Start of EXCERPTED RECORDS
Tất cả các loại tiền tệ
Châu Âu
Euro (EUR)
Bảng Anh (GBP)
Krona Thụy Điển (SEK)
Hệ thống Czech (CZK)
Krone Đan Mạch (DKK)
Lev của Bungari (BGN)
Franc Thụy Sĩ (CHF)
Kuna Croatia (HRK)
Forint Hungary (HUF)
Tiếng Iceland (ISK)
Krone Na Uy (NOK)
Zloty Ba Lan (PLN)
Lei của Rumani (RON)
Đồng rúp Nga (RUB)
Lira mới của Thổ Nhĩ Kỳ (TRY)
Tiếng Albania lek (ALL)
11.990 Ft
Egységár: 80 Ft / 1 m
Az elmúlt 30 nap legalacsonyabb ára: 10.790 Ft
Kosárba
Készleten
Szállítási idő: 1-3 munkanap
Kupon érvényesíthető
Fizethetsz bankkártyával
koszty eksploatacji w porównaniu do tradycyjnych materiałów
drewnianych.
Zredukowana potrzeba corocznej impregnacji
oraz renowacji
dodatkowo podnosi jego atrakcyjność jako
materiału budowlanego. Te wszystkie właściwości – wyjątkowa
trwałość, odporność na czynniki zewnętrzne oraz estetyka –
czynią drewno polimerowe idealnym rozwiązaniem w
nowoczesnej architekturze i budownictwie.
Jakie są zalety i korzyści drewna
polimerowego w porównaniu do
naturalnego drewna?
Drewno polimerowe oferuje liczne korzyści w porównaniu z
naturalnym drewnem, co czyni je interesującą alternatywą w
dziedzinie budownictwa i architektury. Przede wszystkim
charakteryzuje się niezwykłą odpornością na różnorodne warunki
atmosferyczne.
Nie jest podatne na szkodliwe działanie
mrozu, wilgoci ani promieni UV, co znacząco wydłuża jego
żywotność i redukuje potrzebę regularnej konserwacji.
End of EXCERPTED RECORDS
Start of EXCERPTED RECORDS
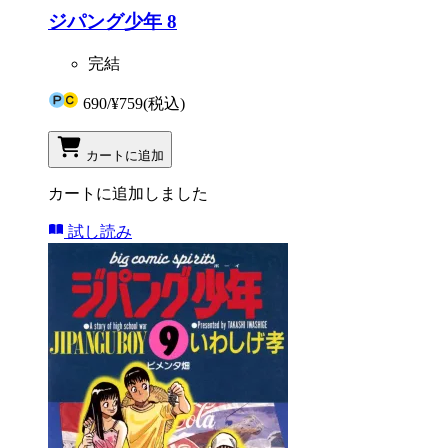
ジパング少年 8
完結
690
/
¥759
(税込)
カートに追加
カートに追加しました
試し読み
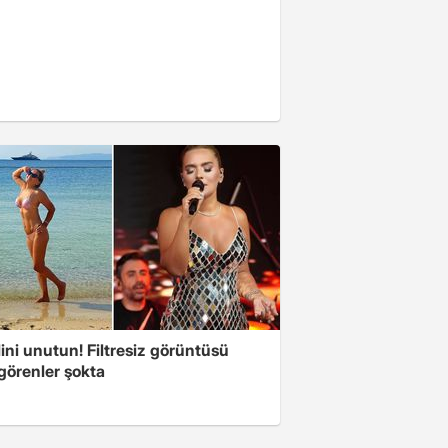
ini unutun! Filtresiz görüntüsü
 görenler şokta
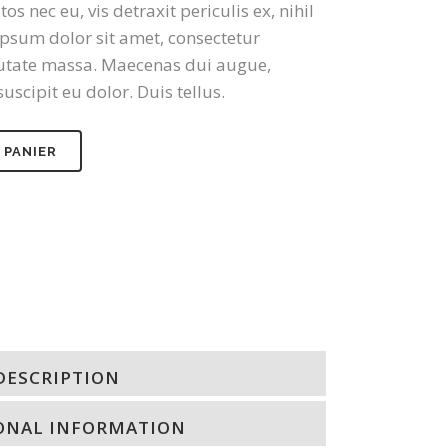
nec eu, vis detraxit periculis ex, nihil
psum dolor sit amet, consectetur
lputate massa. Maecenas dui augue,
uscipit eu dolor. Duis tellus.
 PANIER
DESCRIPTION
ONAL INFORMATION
End of EXCERPTED RECORDS
Start of EXCERPTED RECORDS
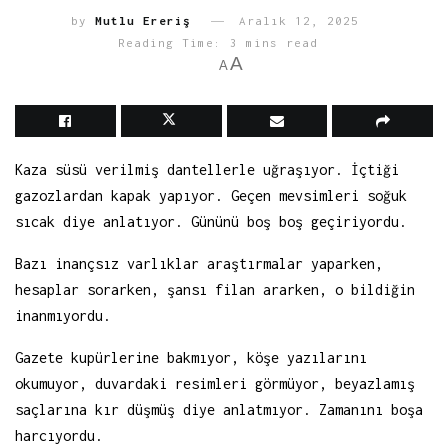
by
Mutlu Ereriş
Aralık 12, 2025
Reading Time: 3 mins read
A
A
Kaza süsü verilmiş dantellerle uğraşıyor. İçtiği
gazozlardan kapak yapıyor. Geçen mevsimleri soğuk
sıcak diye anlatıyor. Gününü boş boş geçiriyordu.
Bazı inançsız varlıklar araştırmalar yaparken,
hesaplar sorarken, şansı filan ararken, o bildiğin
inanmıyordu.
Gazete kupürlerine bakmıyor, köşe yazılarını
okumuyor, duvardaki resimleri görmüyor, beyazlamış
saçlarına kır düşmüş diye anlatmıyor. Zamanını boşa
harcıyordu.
End of EXCERPTED RECORDS
**PROBLEM TO SOLVE:**
Please return the lines from the one containing "ini unutun! Filtresiz görüntüsü" through the one containing "görenler şokta", both included, unchanged.

**RESPONSE BELOW:**
ini unutun! Filtresiz görüntüsü
 görenler şokta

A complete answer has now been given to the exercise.